- WHAT THE TASK REQUIRES -
Set down the entries that follow exactly as written, leaving out any images.

- SOURCE DATA -
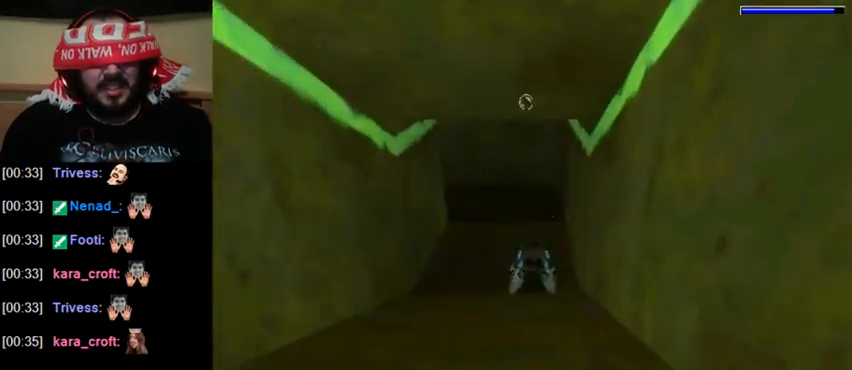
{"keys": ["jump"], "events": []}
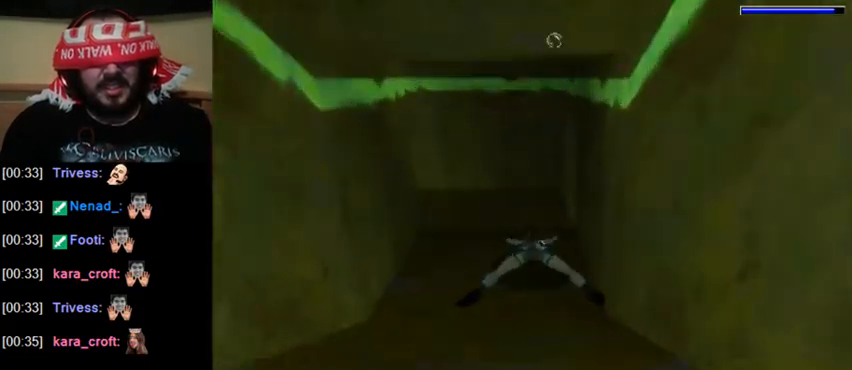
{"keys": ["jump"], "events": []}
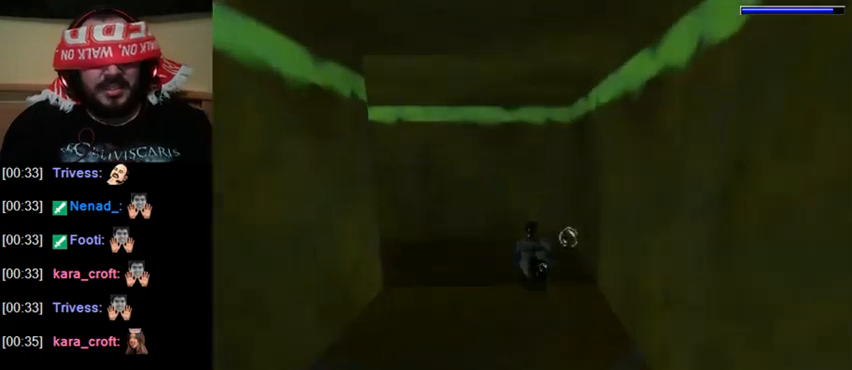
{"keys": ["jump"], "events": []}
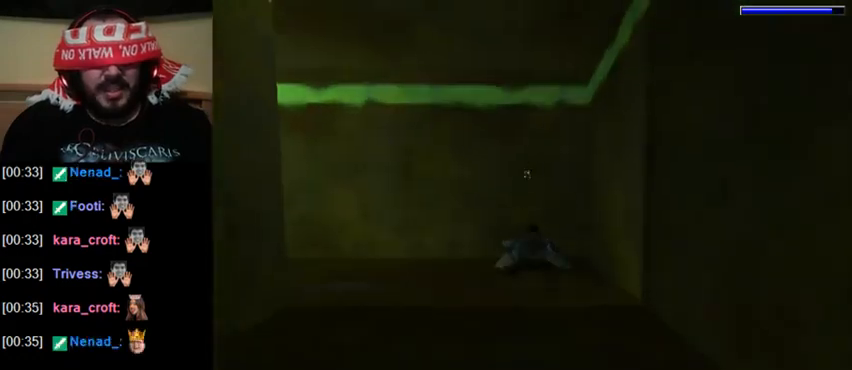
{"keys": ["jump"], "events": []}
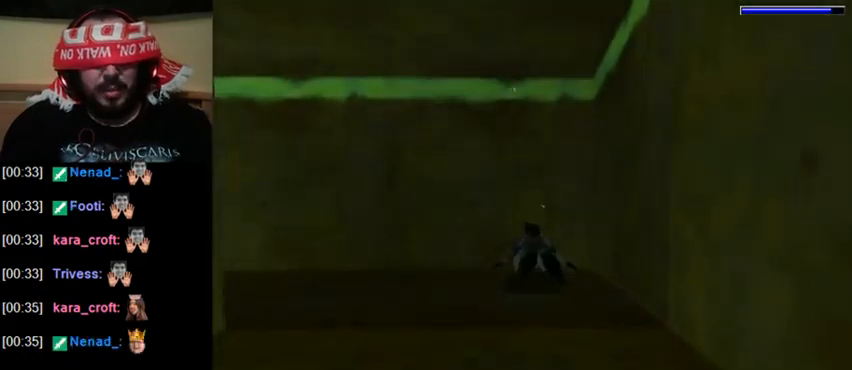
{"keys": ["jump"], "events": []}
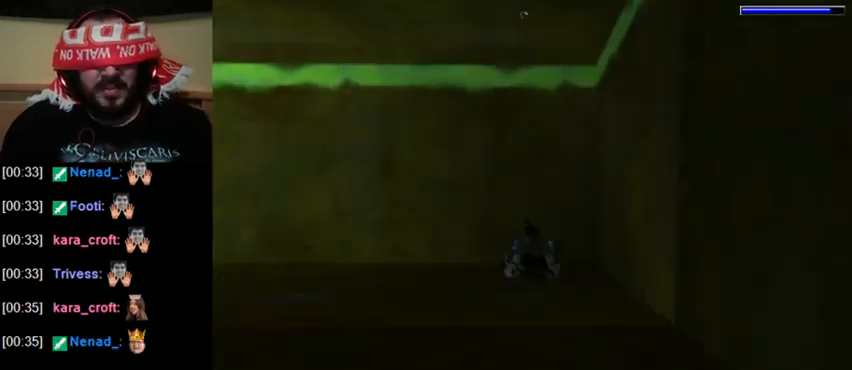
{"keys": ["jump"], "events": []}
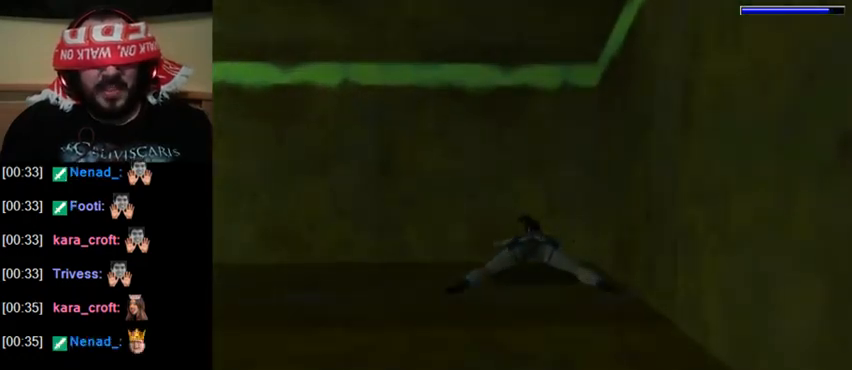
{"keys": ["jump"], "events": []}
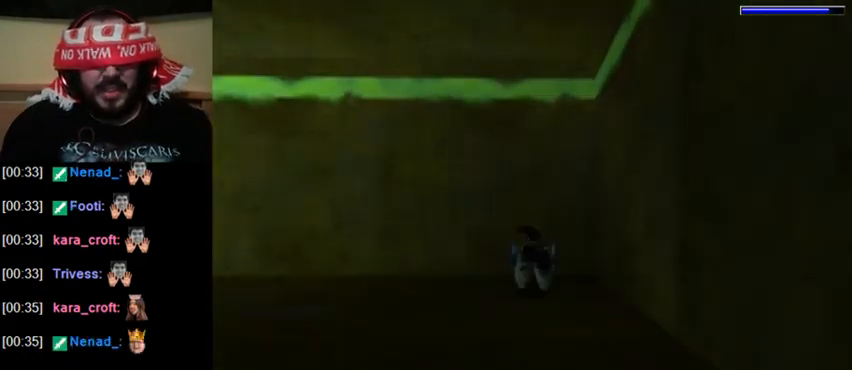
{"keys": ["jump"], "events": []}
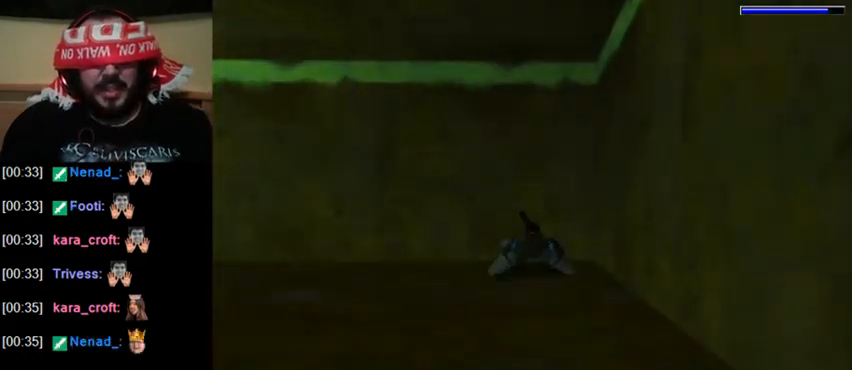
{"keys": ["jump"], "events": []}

- ANSWER BOX -
{"keys": ["jump"], "events": []}
{"keys": ["jump"], "events": []}
{"keys": ["jump"], "events": []}
{"keys": ["jump"], "events": []}
{"keys": ["jump"], "events": []}
{"keys": ["jump"], "events": []}
{"keys": ["jump"], "events": []}
{"keys": ["jump"], "events": []}
{"keys": ["jump"], "events": []}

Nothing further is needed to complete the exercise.